*What this task involves*: Your task is to copy the data exactly while leaving out every picture.

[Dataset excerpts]
● ● ● ●

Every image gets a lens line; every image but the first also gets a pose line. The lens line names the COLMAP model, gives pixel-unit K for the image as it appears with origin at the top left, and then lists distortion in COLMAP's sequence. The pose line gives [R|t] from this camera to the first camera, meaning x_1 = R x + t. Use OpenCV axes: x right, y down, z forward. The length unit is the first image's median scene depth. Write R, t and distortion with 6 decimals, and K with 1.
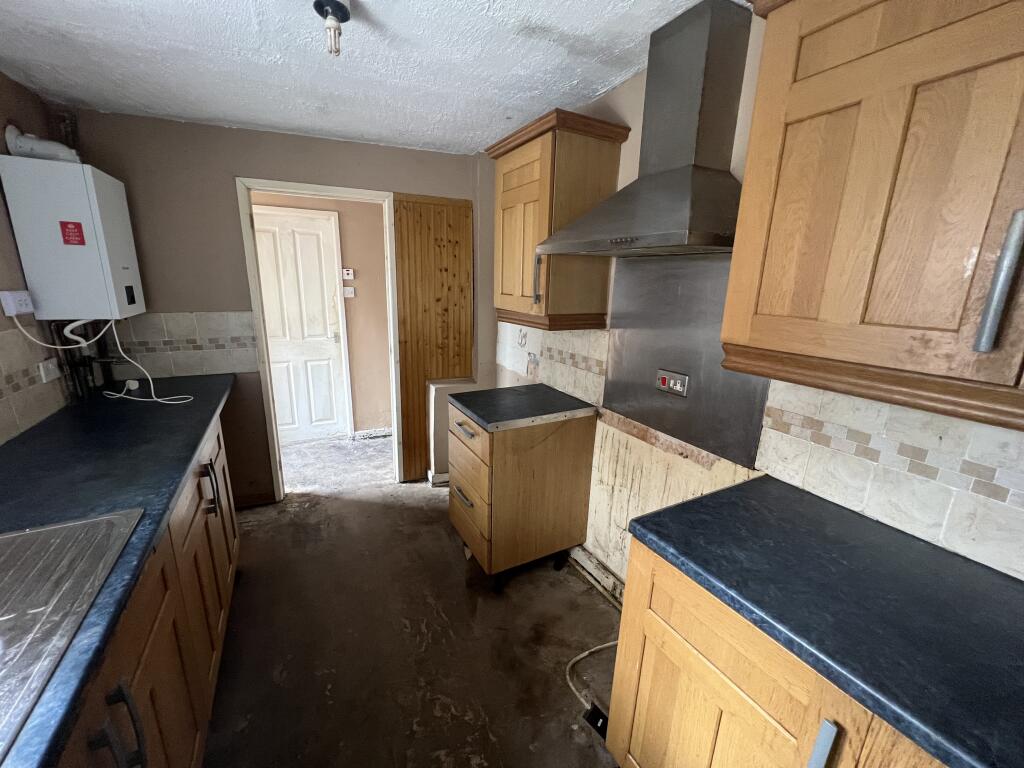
lens RADIAL K [[409.2, 0, 508.7], [0, 409.2, 383.2], [0, 0, 1]] dist [0.001005, 0.000004]
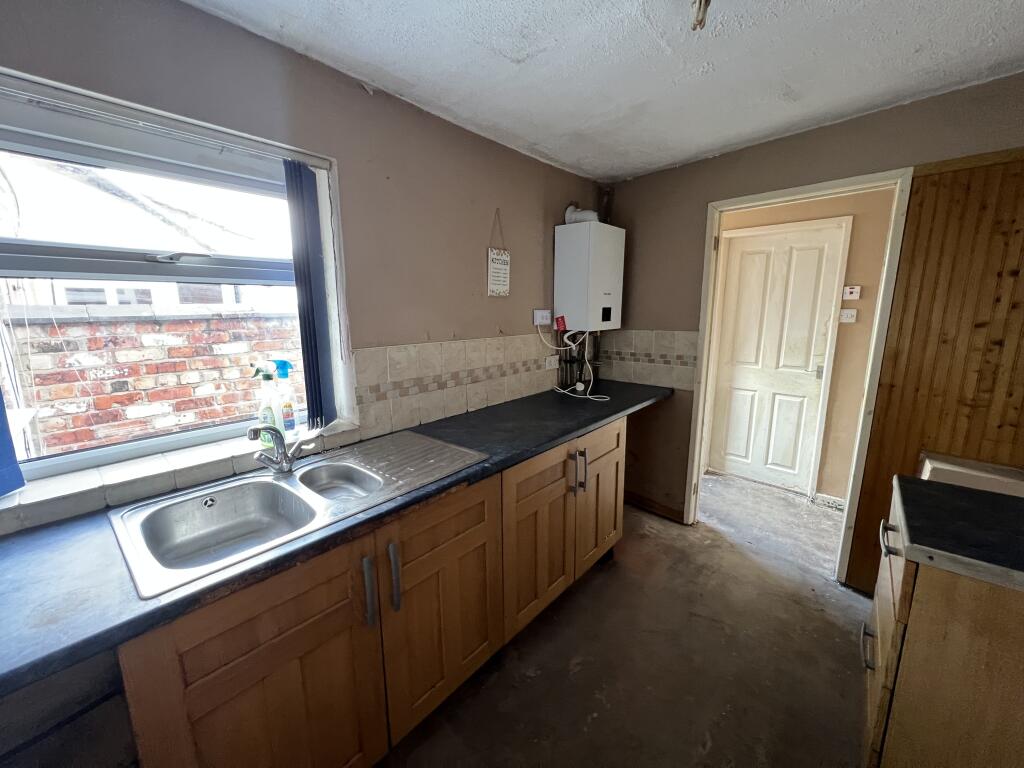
lens RADIAL K [[411.4, 0, 511.4], [0, 411.4, 384.0], [0, 0, 1]] dist [-0.001752, -0.000127]
pose [[0.361910, 0.146337, -0.920656, 0.145542], [-0.215898, 0.973908, 0.069932, -0.017584], [0.906868, 0.173458, 0.384061, 0.184730]]
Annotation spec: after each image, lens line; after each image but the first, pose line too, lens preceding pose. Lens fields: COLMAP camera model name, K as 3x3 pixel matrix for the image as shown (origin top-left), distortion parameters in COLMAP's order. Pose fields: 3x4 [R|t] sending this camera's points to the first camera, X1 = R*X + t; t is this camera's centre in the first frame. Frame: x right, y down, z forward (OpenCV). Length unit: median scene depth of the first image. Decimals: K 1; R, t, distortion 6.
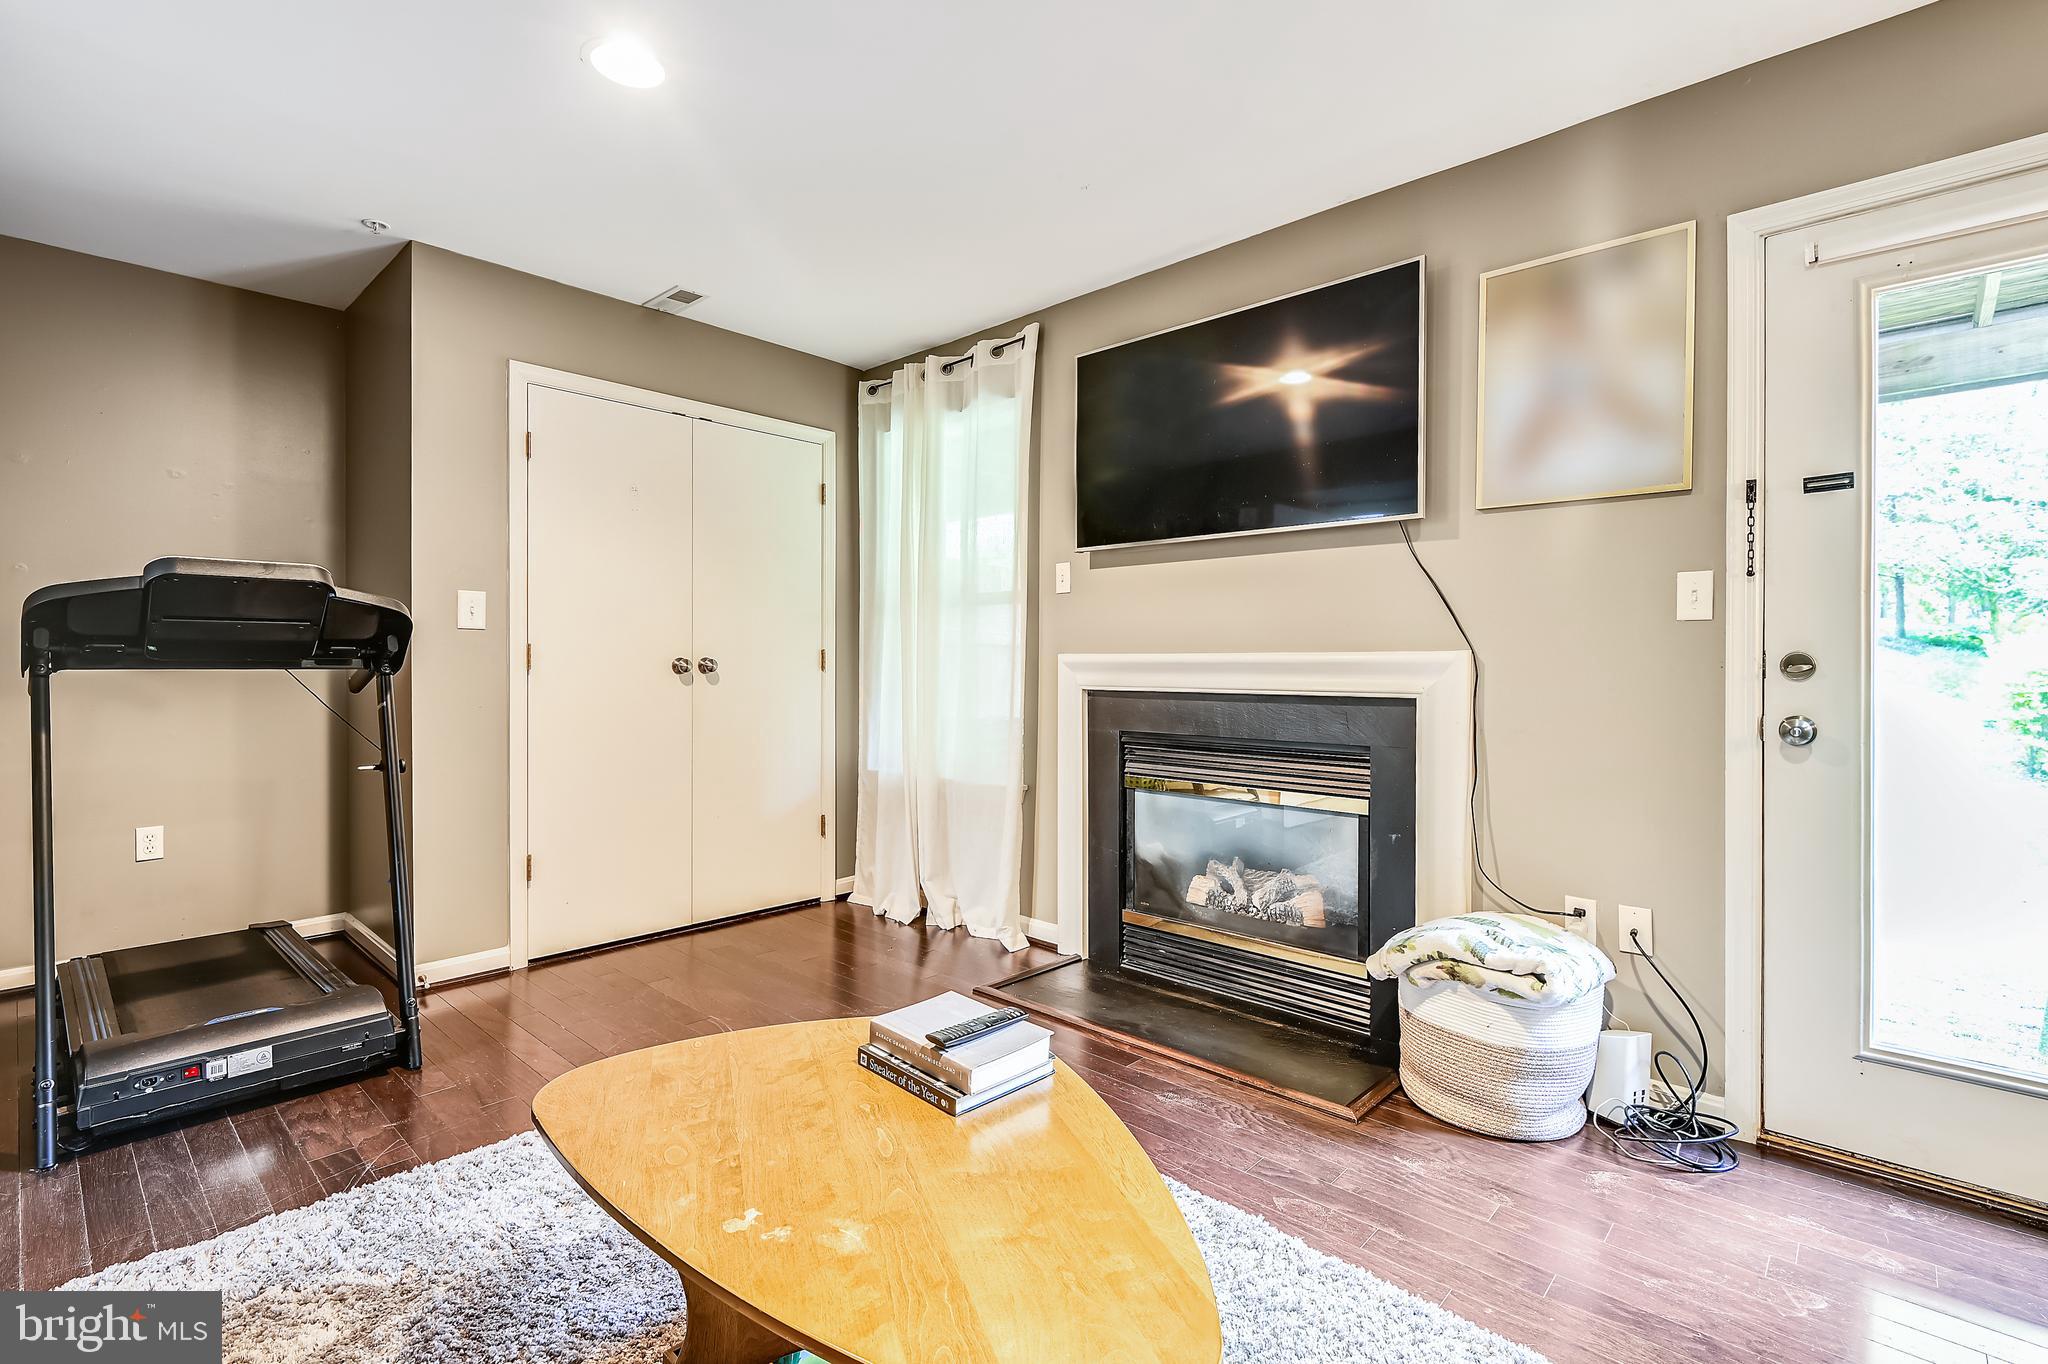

● ● ● ●

*Expected answer*:
Every image gets a lens line; every image but the first also gets a pose line. The lens line names the COLMAP model, gives pixel-unit K for the image as it appears with origin at the top left, and then lists distortion in COLMAP's sequence. The pose line gives [R|t] from this camera to the first camera, meaning x_1 = R x + t. Use OpenCV axes: x right, y down, z forward. The length unit is the first image's median scene depth. Write R, t and distortion with 6 decimals, and K with 1.
lens RADIAL K [[409.2, 0, 508.7], [0, 409.2, 383.2], [0, 0, 1]] dist [0.001005, 0.000004]
lens RADIAL K [[411.4, 0, 511.4], [0, 411.4, 384.0], [0, 0, 1]] dist [-0.001752, -0.000127]
pose [[0.361910, 0.146337, -0.920656, 0.145542], [-0.215898, 0.973908, 0.069932, -0.017584], [0.906868, 0.173458, 0.384061, 0.184730]]
Annotation spec: after each image, lens line; after each image but the first, pose line too, lens preceding pose. Lens fields: COLMAP camera model name, K as 3x3 pixel matrix for the image as shown (origin top-left), distortion parameters in COLMAP's order. Pose fields: 3x4 [R|t] sending this camera's points to the first camera, X1 = R*X + t; t is this camera's centre in the first frame. Frame: x right, y down, z forward (OpenCV). Length unit: median scene depth of the first image. Decimals: K 1; R, t, distortion 6.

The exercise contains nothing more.